Sbarco in Borsa rinviato per Groupon?

Non è la prima azienda della seconda era del Web a rimandare a data da destinarsi l'arrivo sul mercato azionario. Di certo la situazione globale non aiuta: ma in questo caso ci sono molte variabili da considerare

Roma - All'inizio del mese era stata Zynga, azienda specializzata nel gaming su piattaforme sociali, a rimandare la sua quotazione: vista la situazione incerta in cui versano i mercati finanziari, la mamma di Farmville aveva preferito rimandare almeno a novembre la sua quotazione (prevista miliardaria) in Borsa, onde evitare che un listino depresso potesse influenzare negativamente il suo debutto. Ma se nel caso di Zynga le attese sono alte alla luce di una buona salute di cui godono i suoi conti, lo sbarco a Wall Street di Groupon è stato circondato sin dal principio da un certo scetticismo: e il rinvio trapelato dalle colonne del Wall Street Journal della IPO (initial public offering, offerta pubblica iniziale) dell'azienda di Chicago non ha favorito l'ottimismo.

Dallo scorso giugno, Groupon è sotto il fuoco di critici e osservatori per il suo business e il modo in cui è stato presentato alla SEC (l'organo che controlla la Borsa USA): la metodologia contabile adottata ha permesso di mostrare conti assolutamente in ordine, tanto da far lievitare gradualmente settimana dopo settimana le stime sulla raccolta fondi possibile. 750 milioni, un miliardo di dollari, forse di più: per un modello basato, essenzialmente, sulla raccolta di indirizzi email e l'invio di missive pubblicitarie, un exploit non da poco.

Nelle ultime settimane, tuttavia, molte critiche sono piovute sull'approccio di Groupon al mercato delle offerte locali: i costi marketing, quelli cioè sostenuti dall'azienda per rastrellare utenti che inseriscano spontaneamente il proprio indirizzo nel database, sono in costante crescita, e molte polemiche hanno investito anche i "deal", le offerte proposte ai potenziali acquirenti. Le attività commerciali sarebbero convinte ad accettare prezzi molto bassi per invogliare gli acquisti, ma si ritroverebbero per questo con code chilometriche difficili da smaltire e con introiti "drogati" da questo approccio al ribasso. In altri casi, persino la qualità delle offerte è stata messa in discussione.
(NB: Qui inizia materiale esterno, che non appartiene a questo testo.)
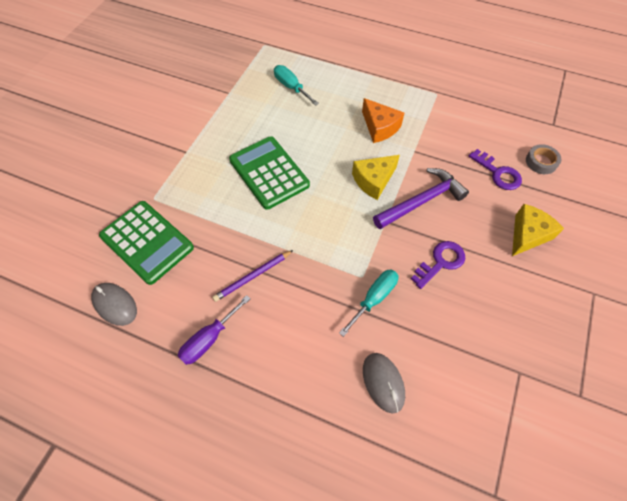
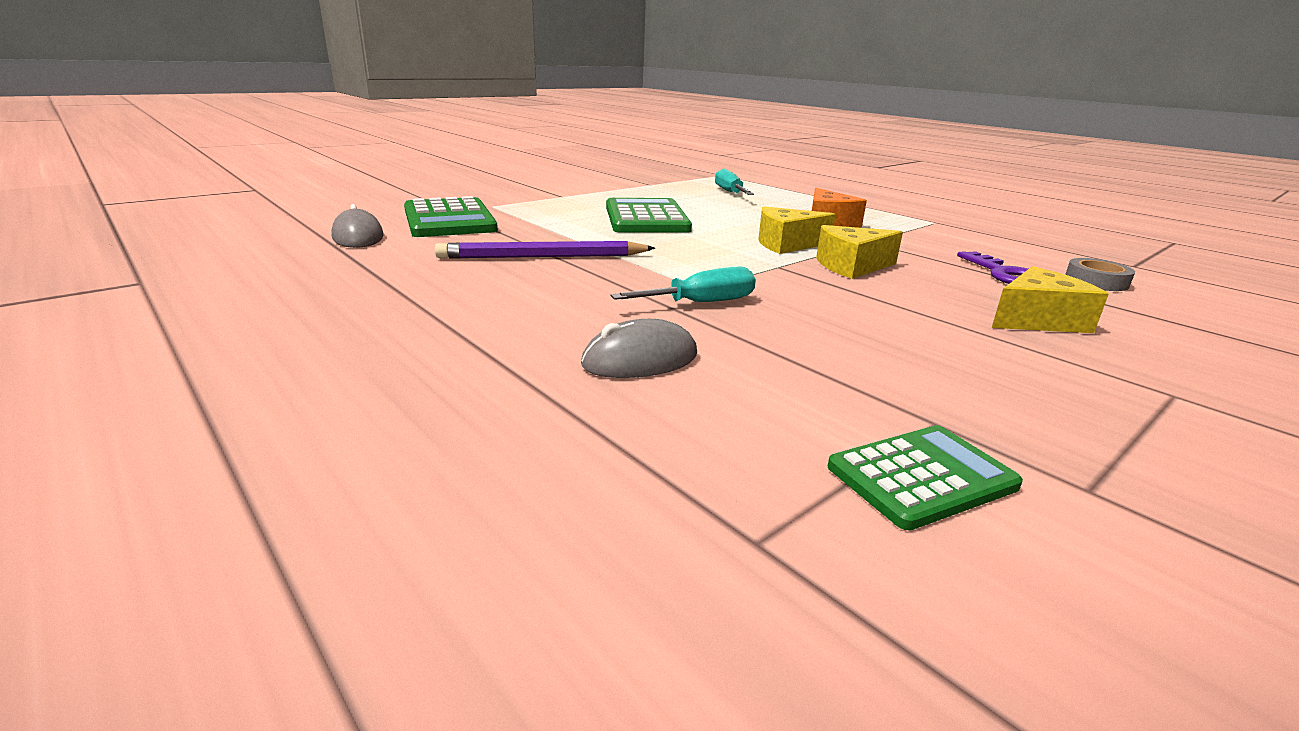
camera: 25 degrees right, 35 degrees down
purple screwdriver [178,295,251,365] -> none
purple pencil [212,250,293,302] -> purple pencil [435,241,655,259], size x1.50
grey mouse [363,353,405,414] -> grey mouse turned 60 degrees clockwise [581,319,697,378]
purple hammer [373,168,469,229] -> yellow cheese [816,225,903,279]
purple key [411,241,465,289] -> none
none -> green calculator [828,425,1023,530]

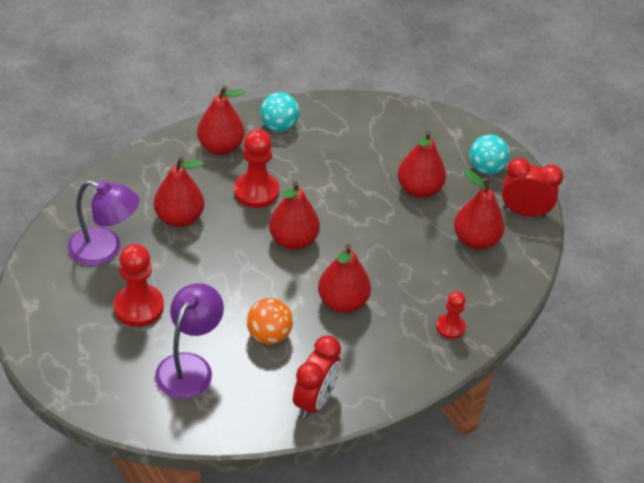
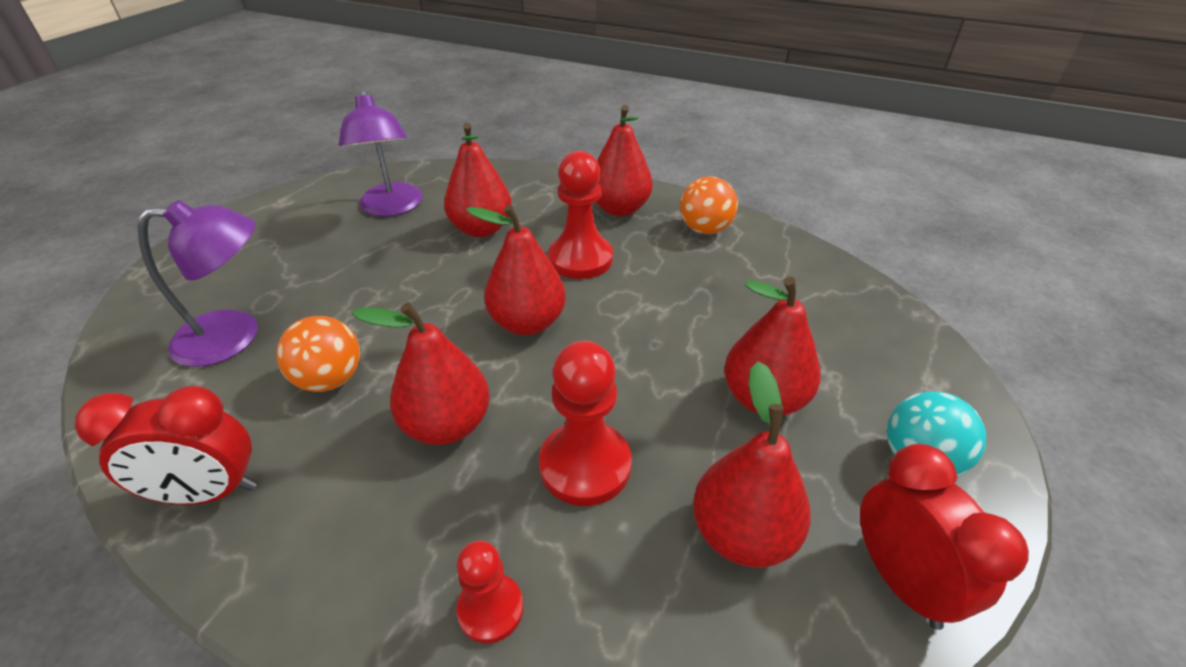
camera: 60 degrees right, 5 degrees down
red pawn [113,244,164,327] -> red pawn moved to [539,341,632,506]
turquoise ball [260,92,299,132] -> orange ball [680,176,738,234]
La chiusura del servizio analogo di Facebook avvenuta nelle scorse settimane potrebbe anche essere letta come un segnale di una perdita di interesse da parte del pubblico per questo genere di servizi.
Sta di fatto che, visto anche il fiorire di cloni e servizi paralleli, il modello Groupon ha qualche ragione di esistere: non è detto che sia così lucroso o vantaggioso come nelle speranze della prima ora, ma fatti i dovuti aggiustamenti potrebbe anche tenersi in piedi (la lunghezza della lista di indirizzi email raccolti supera di gran lunga i 30 milioni). Di sicuro, al momento è un modello costoso: i timori di non raccimolare sul mercato pubblico abbastanza fondi a causa della congiuntura economica deve aver convinto il management a rimandare il grande passo, anche se questo potrebbe costringere l'azienda di Chicago a tentare di nuovo la strada del finanziamento privato per tenere liquidità in tasca.

La versione ufficiosa, mancano comunicazioni ufficiali di Groupon stessa, dice che per l'IPO bisognerà valutare l'opportunità di avviarla settimana dopo settimana. Nel frattempo la SEC sta attendendo chiarimenti rispetto alla diffusione di un memo del CEO Groupon Andrew Mason, a pochi giorni dal previsto sbarco in borsa e quindi quando le aziende dovrebbero mantenere il più stretto silenzio stampa, in cui il co-fondatore spiegava ai dipendenti tutte le qualità del business che stavano per quotare. Se tutto questo sia o sarà l'indicatore di una nuova bolla speculativa tecnologica pronta a scoppiare si capirà nelle prossime settimane.